Türkiye sekülerleşiyor mu dindarlaşıyor mu? Bazı sosyal bilimcilere ve seküler ideoloji mensuplarına göre hızla dindarlaşıyoruz ya da toplum dini değerlere göre dizayn edilmeye doğru hızla savruluyor. Ancak başka sosyal bilimciler öyle söylemiyor. Onların ellerindeki veriler, dini kodların kadın-erkek ilişkilerinde, güncel hayatta giderek etkisini yitirdiğini gösteriyor. Sosyal Bilimci Volkan Ertit’le Türkiye’nin seküleşme olgusunun boyutlarını konuştuk.
MUHAFAZAKÂRLAR GELENEKSEL DEĞERLERİN GİDEREK SİLİKLEŞTİĞİNİN FARKINDA
Altı baskı yapan kitabınızın
başlığı Endişeli Muhafazakârlar Çağı. Neden böyle bir başlık tercih ettiniz?

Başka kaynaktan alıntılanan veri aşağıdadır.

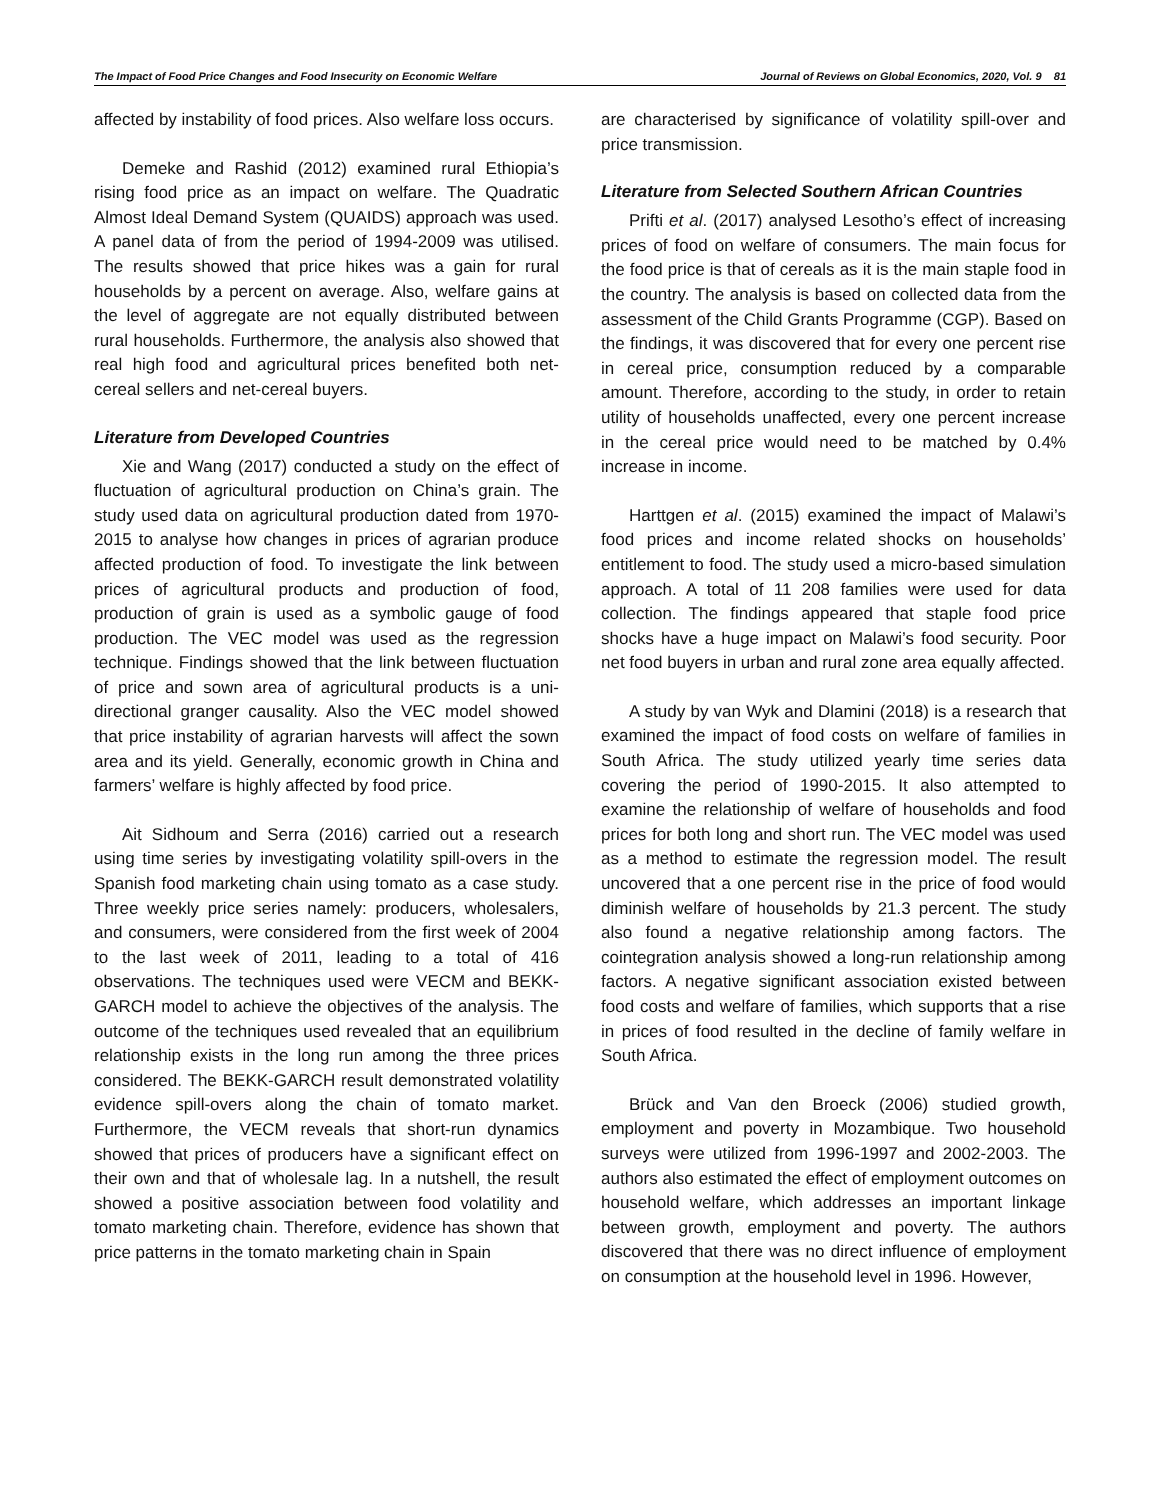The Impact of Food Price Changes and Food Insecurity on Economic Welfare Journal of Reviews on Global Economics, 2020, Vol. 9 81
affected by instability of food prices. Also welfare loss occurs.
Demeke and Rashid (2012) examined rural Ethiopia’s rising food price as an impact on welfare. The Quadratic Almost Ideal Demand System (QUAIDS) approach was used. A panel data of from the period of 1994-2009 was utilised. The results showed that price hikes was a gain for rural households by a percent on average. Also, welfare gains at the level of aggregate are not equally distributed between rural households. Furthermore, the analysis also showed that real high food and agricultural prices benefited both net-cereal sellers and net-cereal buyers.
Literature from Developed Countries
Xie and Wang (2017) conducted a study on the effect of fluctuation of agricultural production on China’s grain. The study used data on agricultural production dated from 1970-2015 to analyse how changes in prices of agrarian produce affected production of food. To investigate the link between prices of agricultural products and production of food, production of grain is used as a symbolic gauge of food production. The VEC model was used as the regression technique. Findings showed that the link between fluctuation of price and sown area of agricultural products is a uni-directional granger causality. Also the VEC model showed that price instability of agrarian harvests will affect the sown area and its yield. Generally, economic growth in China and farmers’ welfare is highly affected by food price.
Ait Sidhoum and Serra (2016) carried out a research using time series by investigating volatility spill-overs in the Spanish food marketing chain using tomato as a case study. Three weekly price series namely: producers, wholesalers, and consumers, were considered from the first week of 2004 to the last week of 2011, leading to a total of 416 observations. The techniques used were VECM and BEKK-GARCH model to achieve the objectives of the analysis. The outcome of the techniques used revealed that an equilibrium relationship exists in the long run among the three prices considered. The BEKK-GARCH result demonstrated volatility evidence spill-overs along the chain of tomato market. Furthermore, the VECM reveals that short-run dynamics showed that prices of producers have a significant effect on their own and that of wholesale lag. In a nutshell, the result showed a positive association between food volatility and tomato marketing chain. Therefore, evidence has shown that price patterns in the tomato marketing chain in Spain
are characterised by significance of volatility spill-over and price transmission.
Literature from Selected Southern African Countries
Prifti et al. (2017) analysed Lesotho’s effect of increasing prices of food on welfare of consumers. The main focus for the food price is that of cereals as it is the main staple food in the country. The analysis is based on collected data from the assessment of the Child Grants Programme (CGP). Based on the findings, it was discovered that for every one percent rise in cereal price, consumption reduced by a comparable amount. Therefore, according to the study, in order to retain utility of households unaffected, every one percent increase in the cereal price would need to be matched by 0.4% increase in income.
Harttgen et al. (2015) examined the impact of Malawi’s food prices and income related shocks on households’ entitlement to food. The study used a micro-based simulation approach. A total of 11 208 families were used for data collection. The findings appeared that staple food price shocks have a huge impact on Malawi’s food security. Poor net food buyers in urban and rural zone area equally affected.
A study by van Wyk and Dlamini (2018) is a research that examined the impact of food costs on welfare of families in South Africa. The study utilized yearly time series data covering the period of 1990-2015. It also attempted to examine the relationship of welfare of households and food prices for both long and short run. The VEC model was used as a method to estimate the regression model. The result uncovered that a one percent rise in the price of food would diminish welfare of households by 21.3 percent. The study also found a negative relationship among factors. The cointegration analysis showed a long-run relationship among factors. A negative significant association existed between food costs and welfare of families, which supports that a rise in prices of food resulted in the decline of family welfare in South Africa.
Brück and Van den Broeck (2006) studied growth, employment and poverty in Mozambique. Two household surveys were utilized from 1996-1997 and 2002-2003. The authors also estimated the effect of employment outcomes on household welfare, which addresses an important linkage between growth, employment and poverty. The authors discovered that there was no direct influence of employment on consumption at the household level in 1996. However,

Muhafazakârlar sizce neden endişeli?
Çünkü muhafazakârlar “muhafaza”
etmek istedikleri değerlerin, inançların ve bunların gündelik hayata yansıyan
davranış kalıplarının gün geçtikçe toplumsal hayatta silikleştiğinin
farkındalar. Modernleşme nedeni ile geleneksel ailevi değerler, kadın-erkek
ilişkileri, kıyafet kodları ve benzer öğelerde yaşanan dönüşümler
muhafazakârların arzu ettiği dönüşümler değildi. Bununla beraber mal/mülk
hırsı-statü kaygısı gibi dünyevi arzuların uhrevi kaygıların önüne geçmesi de
bu endişeyi arttıran sebeplerden biri.
Sekülerleşme denince ne
anlamalıyız? Siz neden yeni bir tanım koydunuz ortaya?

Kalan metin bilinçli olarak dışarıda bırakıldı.